[Excerpt provided — start]
Can single cells in contact with the ECM become differentiated to express milk proteins? The answer is a qualified yes. Cells will secrete the milk protein β-casein if the gel is made of BM but not if it is composed of collagen I [24], indicating a requirement for specific BM components. Inhibiting β1-integrin–cell interactions could interrupt the signaling that induces β-casein expression, suggesting a requirement for β1-integrin ligands [24]. The BM component that interacted with β1-integrins proved to be laminin-1 [25], a molecule initially reported to be important for the development of polarity in kidney [26]. The first ECM-(laminin) response element to be characterized was found in the promoter of the β-casein gene and was termed BCE-1 (bovine casein element 1) [27,28]. Transcription factor binding to BCE1 was necessary but not sufficient for signaling. There is an extensive body of work showing that these transcription factors are also necessary for milk-protein gene expression in response to hormonal and other signals in vivo (for reviews see [29,30]). The enhancer could be activated by BM and/or laminin, or by changes in histone acetylation, the latter even if the cells were on 2D substrata [31]. Functional differentiation depends upon the degree of complexity of the tissue architecture achieved in culture [32] (see Figure 3). Unlike β-casein, most other milk proteins were not synthesized under the above conditions, suggesting a need for cell–cell interactions and formation of polarized acini (reviewed in [32]). Thus, the level of function specified determines the unit of function. In studying mammary epithelial cell function in culture, it became evident that cell–cell interactions and closure of the acini around a lumen were equal partners in regulating the polarization aspect of functional differentiation. As the unit of tissue specificity was larger than the cell plus its ECM, the functional unit could be considered to be the organ itself [33].

Figure 3.

Figure 3

Milk protein production requires a hierarchical set of events including availability of lactogenic hormones, correct cytoskeletal organization, laminin-1, proper cell–cell interactions, formation of acini with apico-basal polarity, and cavitation and formation of lumina for secretion of milk [33].
[Excerpt provided — finish]
## Tasks to complete
[1] Answer these from the excerpt about milk protein expression:
(a) Which gel material let cells secrete β-casein, and which did not?
(b) What does BCE-1 stand for, and where was it found?
(c) In the Figure 3 caption, what is the last event listed?
[2] In the excerpt about milk protein expression, why could the functional unit be considered the organ itself?
Rely only on the excerpt about milk protein expression, without outside knowledge.
[Supplied entries — start]
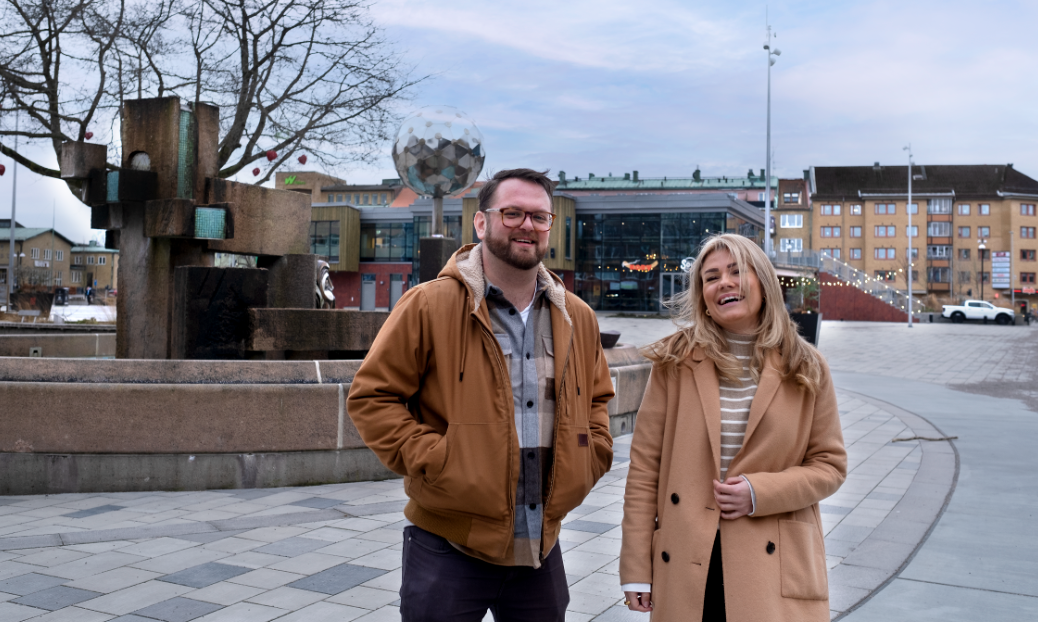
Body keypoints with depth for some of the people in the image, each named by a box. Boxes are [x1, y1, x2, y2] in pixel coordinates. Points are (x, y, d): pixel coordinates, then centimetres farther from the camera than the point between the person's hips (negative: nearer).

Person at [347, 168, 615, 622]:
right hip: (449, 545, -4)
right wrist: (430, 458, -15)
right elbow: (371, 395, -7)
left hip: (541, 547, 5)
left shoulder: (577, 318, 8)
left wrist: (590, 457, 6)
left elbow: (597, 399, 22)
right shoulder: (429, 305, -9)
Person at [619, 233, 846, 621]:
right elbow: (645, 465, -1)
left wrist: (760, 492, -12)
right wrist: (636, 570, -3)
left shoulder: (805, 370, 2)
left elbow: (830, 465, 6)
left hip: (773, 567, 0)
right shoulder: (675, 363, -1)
[Supplied entries — finish]
[Supplied entries — start]
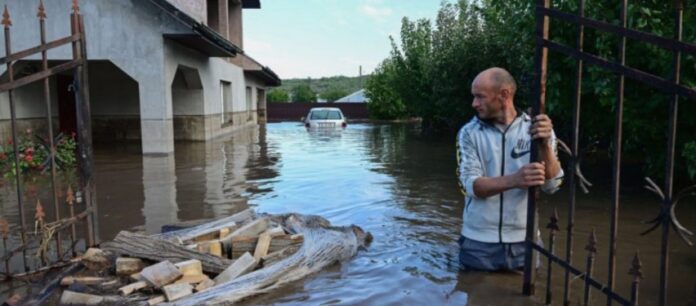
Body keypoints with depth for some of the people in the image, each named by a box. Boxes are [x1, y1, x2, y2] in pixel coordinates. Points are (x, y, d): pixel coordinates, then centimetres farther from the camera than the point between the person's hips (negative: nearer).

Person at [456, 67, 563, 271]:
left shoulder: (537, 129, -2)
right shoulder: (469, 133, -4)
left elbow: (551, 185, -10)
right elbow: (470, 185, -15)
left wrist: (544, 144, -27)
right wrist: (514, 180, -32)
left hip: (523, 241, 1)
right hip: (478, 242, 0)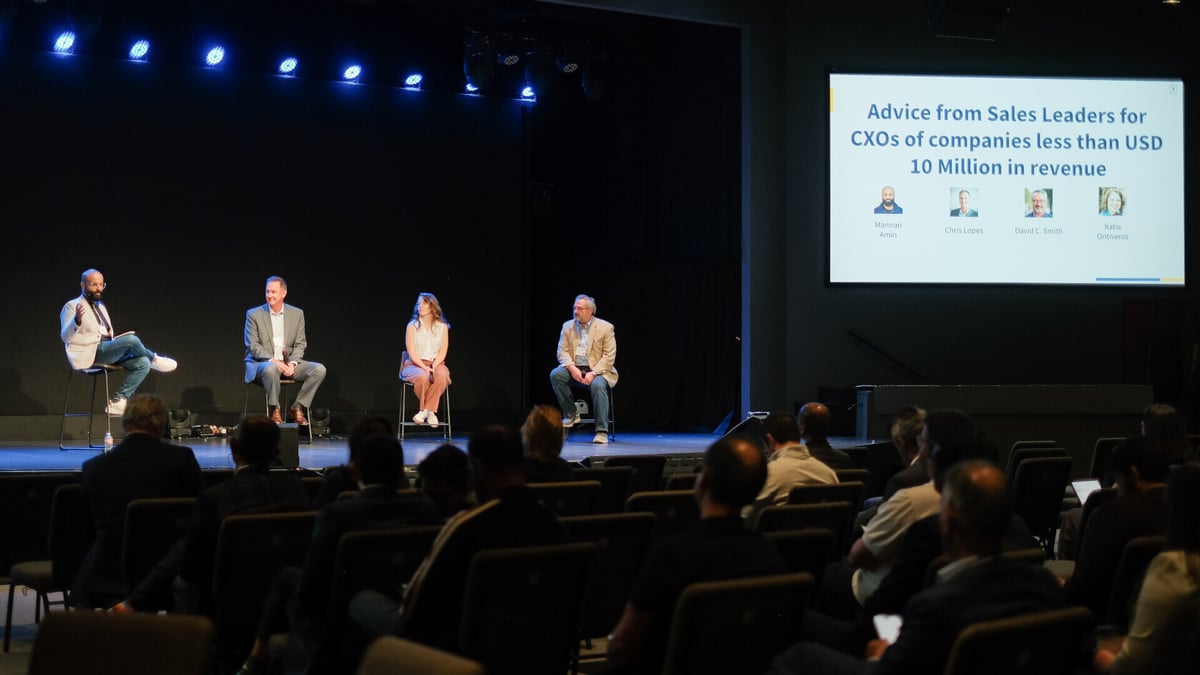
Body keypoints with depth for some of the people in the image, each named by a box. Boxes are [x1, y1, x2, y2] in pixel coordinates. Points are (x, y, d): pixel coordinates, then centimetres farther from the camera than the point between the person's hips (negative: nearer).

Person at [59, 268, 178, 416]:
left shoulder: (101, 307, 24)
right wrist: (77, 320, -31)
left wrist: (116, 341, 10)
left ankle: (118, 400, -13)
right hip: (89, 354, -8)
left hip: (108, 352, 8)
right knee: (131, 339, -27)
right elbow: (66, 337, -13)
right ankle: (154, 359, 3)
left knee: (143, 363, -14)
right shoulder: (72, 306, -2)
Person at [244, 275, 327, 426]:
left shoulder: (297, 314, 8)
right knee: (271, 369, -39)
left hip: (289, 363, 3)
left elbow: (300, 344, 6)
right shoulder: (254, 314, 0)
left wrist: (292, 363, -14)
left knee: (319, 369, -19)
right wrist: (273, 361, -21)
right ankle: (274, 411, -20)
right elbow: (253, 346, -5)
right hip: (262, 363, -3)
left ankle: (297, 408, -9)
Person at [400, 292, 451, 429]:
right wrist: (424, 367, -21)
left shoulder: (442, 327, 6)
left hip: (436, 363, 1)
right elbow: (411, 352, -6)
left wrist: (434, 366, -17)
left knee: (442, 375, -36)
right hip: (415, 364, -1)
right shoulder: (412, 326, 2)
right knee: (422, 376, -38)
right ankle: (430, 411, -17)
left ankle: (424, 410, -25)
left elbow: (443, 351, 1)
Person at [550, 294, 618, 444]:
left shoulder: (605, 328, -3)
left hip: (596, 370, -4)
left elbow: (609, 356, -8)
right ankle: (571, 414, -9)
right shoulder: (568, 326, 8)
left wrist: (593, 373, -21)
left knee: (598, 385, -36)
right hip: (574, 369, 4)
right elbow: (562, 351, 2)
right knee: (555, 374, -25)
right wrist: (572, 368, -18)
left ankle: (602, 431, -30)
[Supplied entries — finish]
## Results of the exercise
[1]
(a) A gel made of BM let cells secrete β-casein; a gel made of collagen I did not.
(b) BCE-1 stands for bovine casein element 1, and it was found in the promoter of the β-casein gene.
(c) The last event listed is cavitation and formation of lumina for secretion of milk.

[2] The unit of tissue specificity was larger than the cell plus its ECM. Most milk proteins other than β-casein were not synthesized when only cells and ECM were present. This suggested that cell–cell interactions and the formation of polarized acini were also needed.